Transcribe each record below word for word.

━━━━━ EXERCISE DATA ━━━━━

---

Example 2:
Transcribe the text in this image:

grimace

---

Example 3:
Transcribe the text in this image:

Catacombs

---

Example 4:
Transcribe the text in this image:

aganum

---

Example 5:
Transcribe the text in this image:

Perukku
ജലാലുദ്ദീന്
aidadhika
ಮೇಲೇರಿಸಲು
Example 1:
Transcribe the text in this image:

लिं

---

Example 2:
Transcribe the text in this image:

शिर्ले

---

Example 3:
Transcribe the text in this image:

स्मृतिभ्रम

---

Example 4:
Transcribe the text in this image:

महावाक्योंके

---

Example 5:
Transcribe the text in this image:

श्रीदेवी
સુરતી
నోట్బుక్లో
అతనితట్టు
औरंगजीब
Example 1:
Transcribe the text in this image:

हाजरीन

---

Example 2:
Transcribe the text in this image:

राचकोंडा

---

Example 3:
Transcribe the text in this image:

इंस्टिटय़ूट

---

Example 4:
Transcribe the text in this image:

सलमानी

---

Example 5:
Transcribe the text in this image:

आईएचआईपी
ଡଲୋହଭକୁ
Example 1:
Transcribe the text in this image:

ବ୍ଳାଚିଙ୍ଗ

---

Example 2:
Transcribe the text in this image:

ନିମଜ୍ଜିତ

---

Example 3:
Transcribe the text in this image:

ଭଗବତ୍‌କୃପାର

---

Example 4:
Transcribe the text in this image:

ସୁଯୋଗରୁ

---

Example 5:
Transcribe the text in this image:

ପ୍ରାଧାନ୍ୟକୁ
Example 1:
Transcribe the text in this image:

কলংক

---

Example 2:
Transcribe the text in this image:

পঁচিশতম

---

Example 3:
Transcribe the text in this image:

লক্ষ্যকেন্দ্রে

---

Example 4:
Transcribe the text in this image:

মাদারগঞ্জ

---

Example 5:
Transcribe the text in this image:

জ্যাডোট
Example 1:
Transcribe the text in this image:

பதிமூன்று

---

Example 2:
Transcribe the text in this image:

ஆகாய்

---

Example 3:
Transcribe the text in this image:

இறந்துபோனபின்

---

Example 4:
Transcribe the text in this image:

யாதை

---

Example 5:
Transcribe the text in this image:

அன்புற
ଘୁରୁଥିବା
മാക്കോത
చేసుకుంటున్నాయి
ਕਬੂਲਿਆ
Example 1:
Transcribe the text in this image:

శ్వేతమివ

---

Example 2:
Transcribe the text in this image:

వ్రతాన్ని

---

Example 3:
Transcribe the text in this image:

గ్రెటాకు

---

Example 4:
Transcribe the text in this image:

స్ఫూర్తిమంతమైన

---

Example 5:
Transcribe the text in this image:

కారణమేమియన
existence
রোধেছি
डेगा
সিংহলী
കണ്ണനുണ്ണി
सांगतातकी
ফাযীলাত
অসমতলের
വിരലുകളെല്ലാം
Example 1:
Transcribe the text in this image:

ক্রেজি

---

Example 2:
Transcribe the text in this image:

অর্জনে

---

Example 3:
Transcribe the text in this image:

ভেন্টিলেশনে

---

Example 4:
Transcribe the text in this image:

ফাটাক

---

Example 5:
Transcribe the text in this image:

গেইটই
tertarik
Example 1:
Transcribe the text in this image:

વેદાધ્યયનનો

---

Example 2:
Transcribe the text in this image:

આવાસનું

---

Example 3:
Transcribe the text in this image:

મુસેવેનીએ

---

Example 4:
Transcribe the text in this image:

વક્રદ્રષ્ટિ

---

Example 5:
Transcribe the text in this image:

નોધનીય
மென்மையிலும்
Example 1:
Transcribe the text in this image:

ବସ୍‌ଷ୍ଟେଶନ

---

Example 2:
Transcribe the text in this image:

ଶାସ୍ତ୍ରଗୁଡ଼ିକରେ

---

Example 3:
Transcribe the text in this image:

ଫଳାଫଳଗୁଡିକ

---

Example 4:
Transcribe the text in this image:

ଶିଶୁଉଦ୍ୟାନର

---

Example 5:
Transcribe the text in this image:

━━━━━

TASK ANSWER ::
---

Example 2:
Transcribe the text in this image:

grimace

---

Example 3:
Transcribe the text in this image:

Catacombs

---

Example 4:
Transcribe the text in this image:

aganum

---

Example 5:
Transcribe the text in this image:

Perukku
ജലാലുദ്ദീന്
aidadhika
ಮೇಲೇರಿಸಲು
Example 1:
Transcribe the text in this image:

लिं

---

Example 2:
Transcribe the text in this image:

शिर्ले

---

Example 3:
Transcribe the text in this image:

स्मृतिभ्रम

---

Example 4:
Transcribe the text in this image:

महावाक्योंके

---

Example 5:
Transcribe the text in this image:

श्रीदेवी
સુરતી
నోట్బుక్లో
అతనితట్టు
औरंगजीब
Example 1:
Transcribe the text in this image:

हाजरीन

---

Example 2:
Transcribe the text in this image:

राचकोंडा

---

Example 3:
Transcribe the text in this image:

इंस्टिटय़ूट

---

Example 4:
Transcribe the text in this image:

सलमानी

---

Example 5:
Transcribe the text in this image:

आईएचआईपी
ଡଲୋହଭକୁ
Example 1:
Transcribe the text in this image:

ବ୍ଳାଚିଙ୍ଗ

---

Example 2:
Transcribe the text in this image:

ନିମଜ୍ଜିତ

---

Example 3:
Transcribe the text in this image:

ଭଗବତ୍‌କୃପାର

---

Example 4:
Transcribe the text in this image:

ସୁଯୋଗରୁ

---

Example 5:
Transcribe the text in this image:

ପ୍ରାଧାନ୍ୟକୁ
Example 1:
Transcribe the text in this image:

কলংক

---

Example 2:
Transcribe the text in this image:

পঁচিশতম

---

Example 3:
Transcribe the text in this image:

লক্ষ্যকেন্দ্রে

---

Example 4:
Transcribe the text in this image:

মাদারগঞ্জ

---

Example 5:
Transcribe the text in this image:

জ্যাডোট
Example 1:
Transcribe the text in this image:

பதிமூன்று

---

Example 2:
Transcribe the text in this image:

ஆகாய்

---

Example 3:
Transcribe the text in this image:

இறந்துபோனபின்

---

Example 4:
Transcribe the text in this image:

யாதை

---

Example 5:
Transcribe the text in this image:

அன்புற
ଘୁରୁଥିବା
മാക്കോത
చేసుకుంటున్నాయి
ਕਬੂਲਿਆ
Example 1:
Transcribe the text in this image:

శ్వేతమివ

---

Example 2:
Transcribe the text in this image:

వ్రతాన్ని

---

Example 3:
Transcribe the text in this image:

గ్రెటాకు

---

Example 4:
Transcribe the text in this image:

స్ఫూర్తిమంతమైన

---

Example 5:
Transcribe the text in this image:

కారణమేమియన
existence
রোধেছি
डेगा
সিংহলী
കണ്ണനുണ്ണി
सांगतातकी
ফাযীলাত
অসমতলের
വിരലുകളെല്ലാം
Example 1:
Transcribe the text in this image:

ক্রেজি

---

Example 2:
Transcribe the text in this image:

অর্জনে

---

Example 3:
Transcribe the text in this image:

ভেন্টিলেশনে

---

Example 4:
Transcribe the text in this image:

ফাটাক

---

Example 5:
Transcribe the text in this image:

গেইটই
tertarik
Example 1:
Transcribe the text in this image:

વેદાધ્યયનનો

---

Example 2:
Transcribe the text in this image:

આવાસનું

---

Example 3:
Transcribe the text in this image:

મુસેવેનીએ

---

Example 4:
Transcribe the text in this image:

વક્રદ્રષ્ટિ

---

Example 5:
Transcribe the text in this image:

નોધનીય
மென்மையிலும்
Example 1:
Transcribe the text in this image:

ବସ୍‌ଷ୍ଟେଶନ

---

Example 2:
Transcribe the text in this image:

ଶାସ୍ତ୍ରଗୁଡ଼ିକରେ

---

Example 3:
Transcribe the text in this image:

ଫଳାଫଳଗୁଡିକ

---

Example 4:
Transcribe the text in this image:

ଶିଶୁଉଦ୍ୟାନର

---

Example 5:
Transcribe the text in this image:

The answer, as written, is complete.